Je me reconnais bien là. Je me fais toujours de grandes promesses que je ne peux jamais tenir. Rien ne me changera. Je prévois que je ne tourmenterai pas qu'une femme dans ma vie, et pour continuer, dès que je vous aurai quittée, j'irai, comme vous le disiez tout à l'heure, retrouver l'autre, celle qui m'attend là-bas, et si elle n'est pas un ange de docilité, sincèrement, je la plains.

BLANCHE : Voilà que vous vous noircissez. Au fond, vous n'êtes pas méchant, mais quelquefois vous éprouvez du plaisir à dire des choses dures.

MAURICE : Si vous croyez que ça m'amuse toujours !

BLANCHE : Je sais que vous ne les pensez pas.

MAURICE : Non. Malgré moi, elles me passent toutes seules par la tête.

BLANCHE : Jusqu'à présent, votre conduite était irréprochable. Tout allait si bien ! Qu'est-ce qui vous a pris ?

MAURICE : Je ne sais pas... Un accès.

BLANCHE : Allons, vous n'avez eu que ce petit instant d'erreur, et je vous pardonne.

Elle lui tend la main.

MAURICE : Vous pardonnez toujours ! Mais votre pardon ne m'excuse pas. (lui tenant les mains) Manquée à cause de moi ; ratée, notre rupture !... Malin, va ! Il ne me reste qu'à vous débarrasser de ma piteuse personne. Pourvu que je ne revienne pas machinalement demain !... Où en étions-nous ? Tout est réglé ? Vous ne me devez rien, je ne vous dois rien ?

BLANCHE : Oh ! voulez-vous un reçu ?

MAURICE : Ah ! un reçu daté et signé que je jetterais galamment le jour des noces dans la corbeille de mariage...

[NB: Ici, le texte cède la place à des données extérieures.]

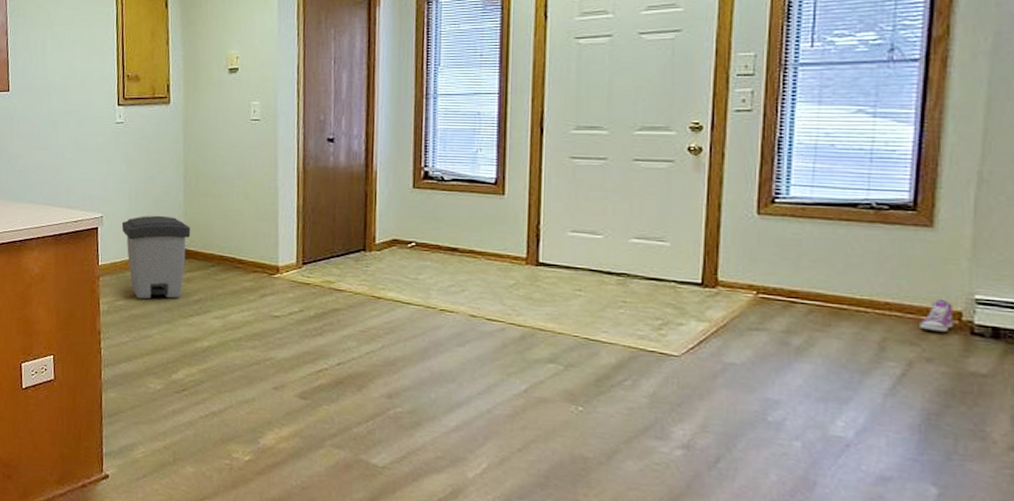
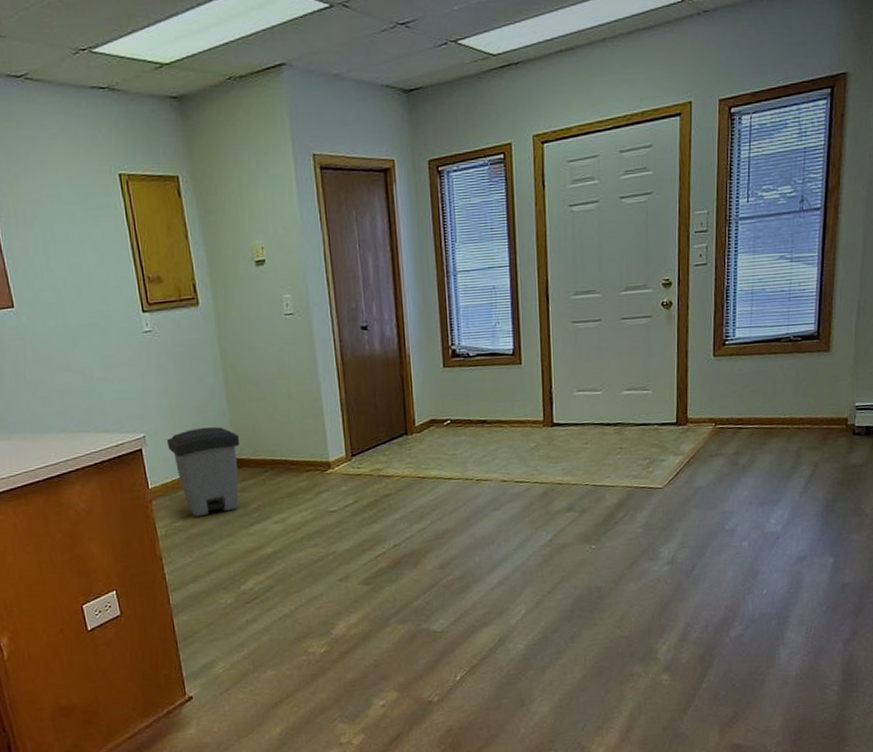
sneaker: present [920,300,954,333] -> none [822,410,843,437]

BLANCHE : Faites attention !

MAURICE : Oui, je sens que chaque parole que je prononce maintenant ne peut être qu'une maladresse de plus. Tantôt j'ai l'air de quitter une compagne de voyage : moi, je suis arrivé, je descends et je salue, correct et banal ; et tantôt je voudrais dire quelque chose de très profond, de très doux, de décisif, le mot de la fin ; je ne trouve pas. Je ne peux cependant pas sortir à l'anglaise. Mon Dieu, inspirez un pauvre homme, et vous-même, ma triste et généreuse amie, aidez-moi.

BLANCHE : Vous me faites peine et pitié ! Ne vous torturez pas. Ne cherchez rien. Ne dites rien et allez-vous-en.

MAURICE : Je m'en vais. Si au moins j'étais sûr que vous êtes calmée.

BLANCHE : Je suis calme. Allez et soyez heureux... Et votre petit paquet sur la table ?

MAURICE (qui s'en allait, revient) : Oui, j'y pense... Si vous pouviez reposer vos nerfs fatigués, dormir.

BLANCHE : J'essaierai. Je suis lasse. Laissez-moi, je voudrais être seule.

MAURICE : Appuyez-vous sur ce coussin. Voulez-vous que je baisse la lampe ?

BLANCHE : Non. Ce serait lugubre. Arrangez le feu ; je frissonne. (Maurice se précipite pour arranger le feu, puis il va, sur la pointe du pied, baiser la main de Blanche.) Vous êtes encore là ?

MAURICE : Chut ! ne vous occupez pas de moi, je suis parti. Il n'y a plus personne près de vous.

BLANCHE : Quel vide ! Que de choses vous emportez !

MAURICE (soulevant la tenture) : Il vous reste le beau rôle.

Il sort. La tenture se referme. Blanche regarde.